In turn, investors receive a dollar-for-dollar credit against their federal tax liability each year over a period of 10 years. The amount of the annual credit is based on the amount invested in the affordable housing.
A financial industry soon developed around the exchange of these tax credits. Until recently the industry helped create 50,000 to 80,000 affordable units a year during the relative prosperity of the last 20 years in the U.S. What previously had been a responsibility of the federal government has become a privatized industry vulnerable to the vagaries of the market—both good and now bad.
“The aggregate demand for the LIHTC has dropped significantly.” As a consequence, says Davis, “for the first time in the history of this program we’re seeing drops in pricing for the LIHTC.”
For some investors tax credits just aren’t desirable when they have less profit to protect, says Bob Van Meter, executive director of Local Initiatives Support Corporation in Boston. LISC lends money and gives grants to community development corporations and other developers of affordable housing using money acquired through LIHTC investments.
“When there are no profits for the tax credits to shelter, the program doesn’t work very well,” says Bluestone of Northeastern. “And we’re all non-profits now.”
Other investors simply do not have the cash for an industry desperately lacking investor capital. Fannie Mae and Freddie Mac, the failed mortgage giants bailed out by the government last September, accounted for 30 percent to 40 percent of the LIHTC market, says Van Meter. Other investors were Citicorp and JP Morgan Chase. “The tax credit market is just in collapse,” he said.
Provisions in President Obama’s stimulus bill intend to kick start affordable housing development by allowing states to sell back their unused credits from prior years for 85 cents on the dollar. According to a report by David Smith of the Affordable Housing Institute and Recap Advisors, this could amount to nearly $5 billion nationally to be pumped into affordable housing projects.
In the greater Boston area in 2008, a family of four would need an annual income no more than $85,000 to qualify to live in affordable housing.
The stark reality is that with fewer LIHTC dollars, fewer affordable housing units will be built. As the national unemployment rate nears 8 percent, up over three points from this time last year, the demand for affordable housing will only continue to grow. “The irony,” says Don Bianchi, senior policy advocate at the Massachusetts Community Development Corporation, “is that as all this is going on the need has only become greater.”

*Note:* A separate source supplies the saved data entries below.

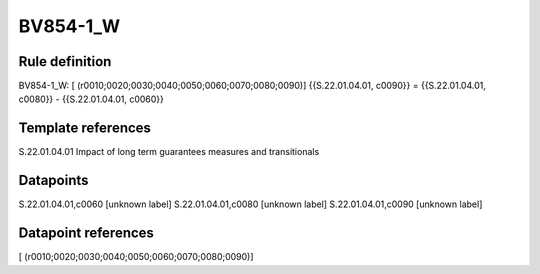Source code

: =========
BV854-1_W
=========

Rule definition
---------------

BV854-1_W: [ (r0010;0020;0030;0040;0050;0060;0070;0080;0090)] {{S.22.01.04.01, c0090}} = {{S.22.01.04.01, c0080}} - {{S.22.01.04.01, c0060}}


Template references
-------------------

S.22.01.04.01 Impact of long term guarantees measures and transitionals


Datapoints
----------

S.22.01.04.01,c0060 [unknown label]
S.22.01.04.01,c0080 [unknown label]
S.22.01.04.01,c0090 [unknown label]


Datapoint references
--------------------

[ (r0010;0020;0030;0040;0050;0060;0070;0080;0090)]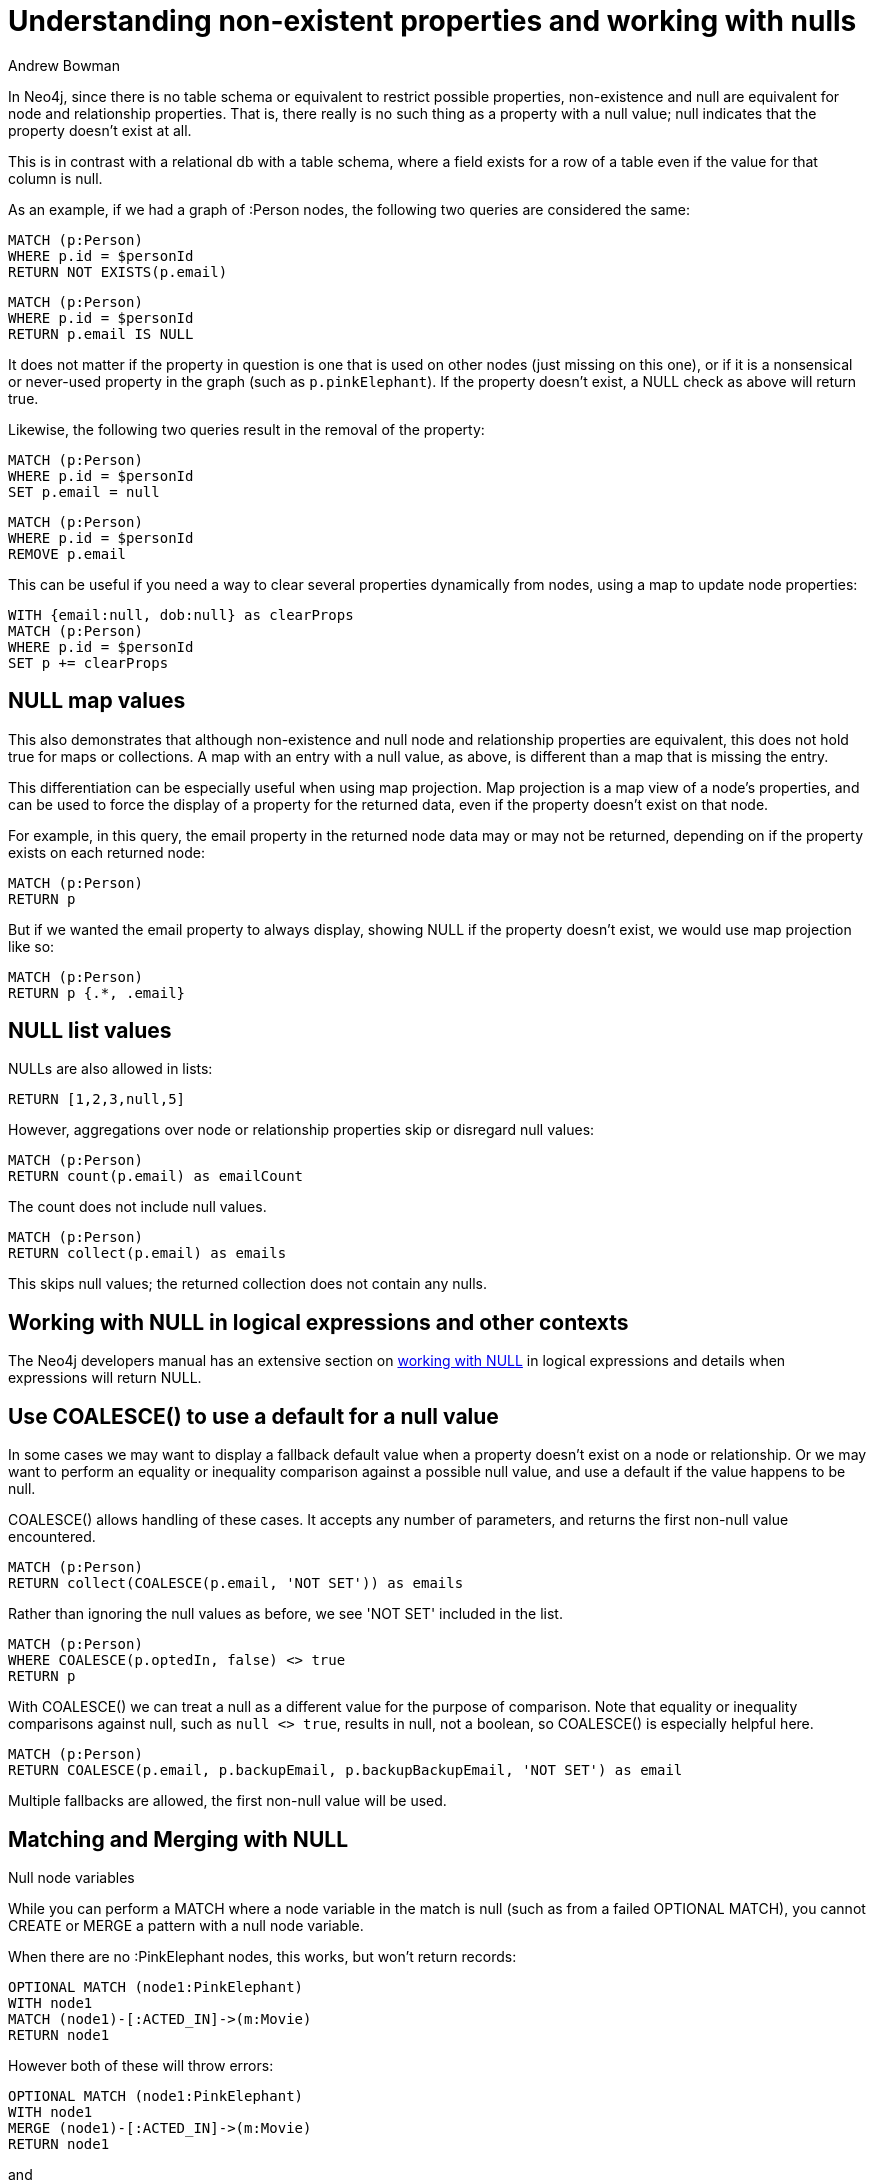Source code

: = Understanding non-existent properties and working with nulls
:slug: understanding-non-existent-properties-and-null-values
:author: Andrew Bowman
:neo4j-versions: all
:tags: cypher
:public:
:category: cypher

In Neo4j, since there is no table schema or equivalent to restrict possible properties, non-existence and null are equivalent for node and relationship properties.
That is, there really is no such thing as a property with a null value; null indicates that the property doesn't exist at all.

This is in contrast with a relational db with a table schema, where a field exists for a row of a table even if the value for that column is null.

As an example, if we had a graph of :Person nodes, the following two queries are considered the same:

[source,cypher]
----
MATCH (p:Person)
WHERE p.id = $personId
RETURN NOT EXISTS(p.email)
----

[source,cypher]
----
MATCH (p:Person)
WHERE p.id = $personId
RETURN p.email IS NULL
----

It does not matter if the property in question is one that is used on other nodes (just missing on this one), or if it is a nonsensical or never-used property in the graph (such as `p.pinkElephant`). If the property doesn't exist, a NULL check as above will return true.

Likewise, the following two queries result in the removal of the property:

[source,cypher]
----
MATCH (p:Person)
WHERE p.id = $personId
SET p.email = null
----

[source,cypher]
----
MATCH (p:Person)
WHERE p.id = $personId
REMOVE p.email
----

This can be useful if you need a way to clear several properties dynamically from nodes, using a map to update node properties:

[source,cypher]
----
WITH {email:null, dob:null} as clearProps
MATCH (p:Person)
WHERE p.id = $personId
SET p += clearProps
----

== NULL map values

This also demonstrates that although non-existence and null node and relationship properties are equivalent, this does not hold true for maps or collections.
A map with an entry with a null value, as above, is different than a map that is missing the entry.

This differentiation can be especially useful when using map projection. Map projection is a map view of a node's properties, and can be used to force the display of a property for the returned data, even if the property doesn't exist on that node.

For example, in this query, the email property in the returned node data may or may not be returned, depending on if the property exists on each returned node:

[source,cypher]
----
MATCH (p:Person)
RETURN p
----

But if we wanted the email property to always display, showing NULL if the property doesn't exist, we would use map projection like so:

[source,cypher]
----
MATCH (p:Person)
RETURN p {.*, .email}
----

== NULL list values

NULLs are also allowed in lists:

[source,cypher]
----
RETURN [1,2,3,null,5]
----

However, aggregations over node or relationship properties skip or disregard null values:

[source,cypher]
----
MATCH (p:Person)
RETURN count(p.email) as emailCount
----

The count does not include null values.

[source,cypher]
----
MATCH (p:Person)
RETURN collect(p.email) as emails
----

This skips null values; the returned collection does not contain any nulls.

== Working with NULL in logical expressions and other contexts

The Neo4j developers manual has an extensive section on https://neo4j.com/docs/developer-manual/current/cypher/syntax/working-with-null/[working with NULL] in logical expressions and details when expressions will return NULL.

== Use COALESCE() to use a default for a null value

In some cases we may want to display a fallback default value when a property doesn't exist on a node or relationship.
Or we may want to perform an equality or inequality comparison against a possible null value, and use a default if the value happens to be null.

COALESCE() allows handling of these cases. It accepts any number of parameters, and returns the first non-null value encountered.

[source,cypher]
----
MATCH (p:Person)
RETURN collect(COALESCE(p.email, 'NOT SET')) as emails
----

Rather than ignoring the null values as before, we see 'NOT SET' included in the list.

[source,cypher]
----
MATCH (p:Person)
WHERE COALESCE(p.optedIn, false) <> true
RETURN p
----

With COALESCE() we can treat a null as a different value for the purpose of comparison.
Note that equality or inequality comparisons against null, such as `null <> true`, results in null, not a boolean, so COALESCE() is especially helpful here.

[source,cypher]
----
MATCH (p:Person)
RETURN COALESCE(p.email, p.backupEmail, p.backupBackupEmail, 'NOT SET') as email
----

Multiple fallbacks are allowed, the first non-null value will be used.

== Matching and Merging with NULL

.Null node variables

While you can perform a MATCH where a node variable in the match is null (such as from a failed OPTIONAL MATCH), you cannot CREATE or MERGE a pattern with a null node variable.

When there are no :PinkElephant nodes, this works, but won't return records:

[source,cypher]
----
OPTIONAL MATCH (node1:PinkElephant)
WITH node1
MATCH (node1)-[:ACTED_IN]->(m:Movie)
RETURN node1
----

However both of these will throw errors:

[source,cypher]
----
OPTIONAL MATCH (node1:PinkElephant)
WITH node1
MERGE (node1)-[:ACTED_IN]->(m:Movie)
RETURN node1
----

and

[source,cypher]
----
OPTIONAL MATCH (node1:PinkElephant)
WITH node1
CREATE (node1)-[:ACTED_IN]->(m:Movie)
RETURN node1
----

.Null property values

When we instead use null property values, we can MATCH or CREATE using a null property value, but we cannot use MERGE:

These work:

[source,cypher]
----
OPTIONAL MATCH (ele:PinkElephant)
WITH ele
MATCH (node1:Person{name:ele.name)-[:ACTED_IN]->(m:Movie)
RETURN node1
----

and

[source,cypher]
----
OPTIONAL MATCH (ele:PinkElephant)
WITH ele
CREATE (node1:Person{name:ele.name)-[:ACTED_IN]->(m:Movie)
RETURN node1
----

but this throws an error:

[source,cypher]
----
OPTIONAL MATCH (ele:PinkElephant)
WITH ele
MERGE (node1:Person{name:ele.name)-[:ACTED_IN]->(m:Movie)
RETURN node1
----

Back at the DHCD, a room full of people who traffic in the business of affordable housing were still scratching their heads as they tried to make sense of their crippled industry. Speaking to the crowd, Associate Director Racer urged the leaders in the industry to “take a step back and take a deep breath” as they prepare for the work ahead of them.
“It’s not a fire sale yet,” she said. The implication was clear though—the future of affordable housing is hanging in the balance.